Onto the extras we have a new commentary from Writer/Director Dick Maas and Editor Hans van Dongen moderated by David Gregory, a lively discussion as the director recalls making this low-budget horror film, how certain effects were achieved, creating the synth score himself and the inspirations seen in the movie from Jaws to Star Wars. He also tells of how actress Willeke van Ammelrooy was not a fan of his direction style, after the film wrapped she left him a cassette tape with notes on how to be a better director with actors, which he never listened to. There's a nine-minute interview with star Hubb Stapel, a continuation of his boat-tour interview we saw on the Amsetrdamned disc, speaking of how he came from a theater background, having appeared in a stage pay of Harold and Maude, being cast in the role, struggling a bit with how Maas directed, and the success of the film, and how he didn't receive any work after the film for another two years, despite how successful it was. The extras are finished up with a gallery of various poster and release artwork from various territories, behind the scenes images, still, Dutch and US trailers and Maas' 2003 short film "Long Distance". 

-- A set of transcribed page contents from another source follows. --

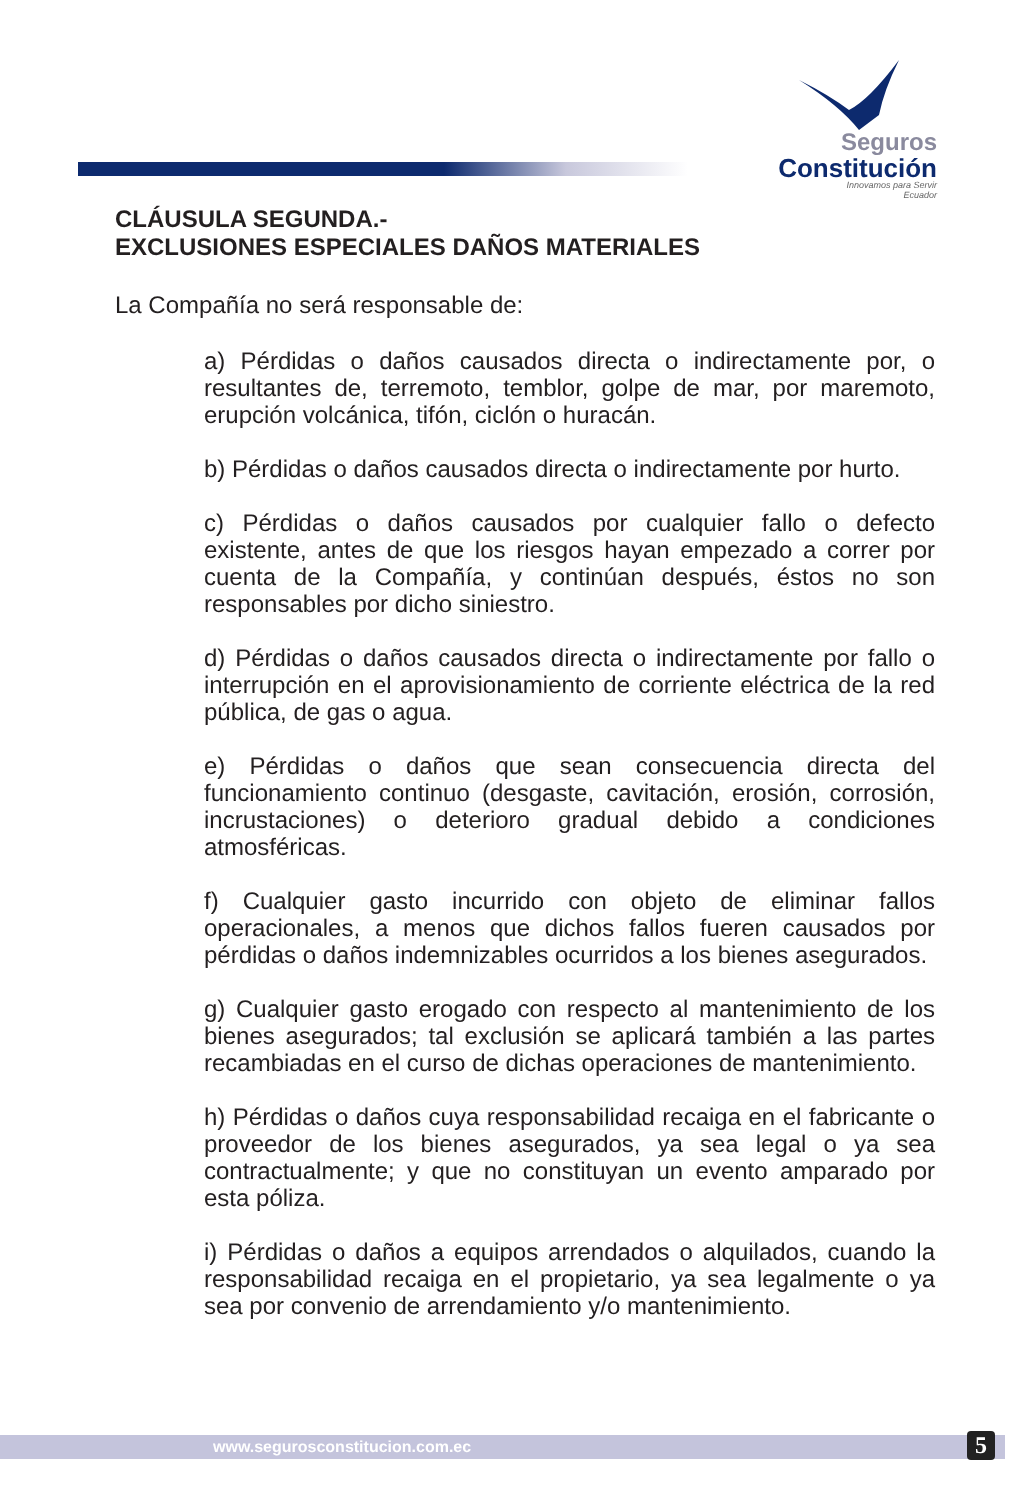Seguros
Constitución
Innovamos para Servir
Ecuador
CLÁUSULA SEGUNDA.-
EXCLUSIONES ESPECIALES DAÑOS MATERIALES
La Compañía no será responsable de:
a) Pérdidas o daños causados directa o indirectamente por, o resultantes de, terremoto, temblor, golpe de mar, por maremoto, erupción volcánica, tifón, ciclón o huracán.
b) Pérdidas o daños causados directa o indirectamente por hurto.
c) Pérdidas o daños causados por cualquier fallo o defecto existente, antes de que los riesgos hayan empezado a correr por cuenta de la Compañía, y continúan después, éstos no son responsables por dicho siniestro.
d) Pérdidas o daños causados directa o indirectamente por fallo o interrupción en el aprovisionamiento de corriente eléctrica de la red pública, de gas o agua.
e) Pérdidas o daños que sean consecuencia directa del funcionamiento continuo (desgaste, cavitación, erosión, corrosión, incrustaciones) o deterioro gradual debido a condiciones atmosféricas.
f) Cualquier gasto incurrido con objeto de eliminar fallos operacionales, a menos que dichos fallos fueren causados por pérdidas o daños indemnizables ocurridos a los bienes asegurados.
g) Cualquier gasto erogado con respecto al mantenimiento de los bienes asegurados; tal exclusión se aplicará también a las partes recambiadas en el curso de dichas operaciones de mantenimiento.
h) Pérdidas o daños cuya responsabilidad recaiga en el fabricante o proveedor de los bienes asegurados, ya sea legal o ya sea contractualmente; y que no constituyan un evento amparado por esta póliza.
i) Pérdidas o daños a equipos arrendados o alquilados, cuando la responsabilidad recaiga en el propietario, ya sea legalmente o ya sea por convenio de arrendamiento y/o mantenimiento.
www.segurosconstitucion.com.ec
5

This 2-disc release comes housed in a clear Criterion-style Scanavo case with a sleeve of reversible artwork featuring two art options including the original VHS artwork sporting the infamous tagline "Take the stairs. Take the stairs. For God's sake take the stairs!!!". The discs likewise offer up the same two key artworks on their visage. There's a 20-page collector's booklet with new writing on the film by former Fangoria editor Chris Alexander, this includes cast, crew info plus chapter selection, and behind-the-scenes images and stills, plus various posters for this and the American remake and John Carpenter's Christine. 

Special Features:
- Audio Commentary with Writer/Director Dick Maas and Editor Hans van Dongen moderated by David Gregory 
- Going Up – Interview with Star Huub Stapel
- “Long Distance” – Short Film by Dick Maas (2003) (4 min) HD
- Dutch Trailer (4 min) HD 
- U.S. Trailer (2 min) HD 
- Poster and Still Gallery (88 Images) HD 
- BONUS 2o-Page Collectible Booklet with new essay by writer and filmmaker Chris Alexander

Blue Underground give The Lift (1982) a top-floor 2-disc release, the new 2K transfer looks great and the extras are a great value-add. I've only seen a handful of Dick Maas's movies, but I love them all so far, his quirky sense of humor an affinity for stylish well-staged thriller/horror action continues to please. In my opinion you can never have too much Dick Maas, and Blue Underground continue the love with this release, which coincides with their release of Maas' American remake of The Lift, Down (2001), starring Naomi Watts (Twin Peaks: The Return), also on 2-disc DVD/BD, and to be reviewed soon.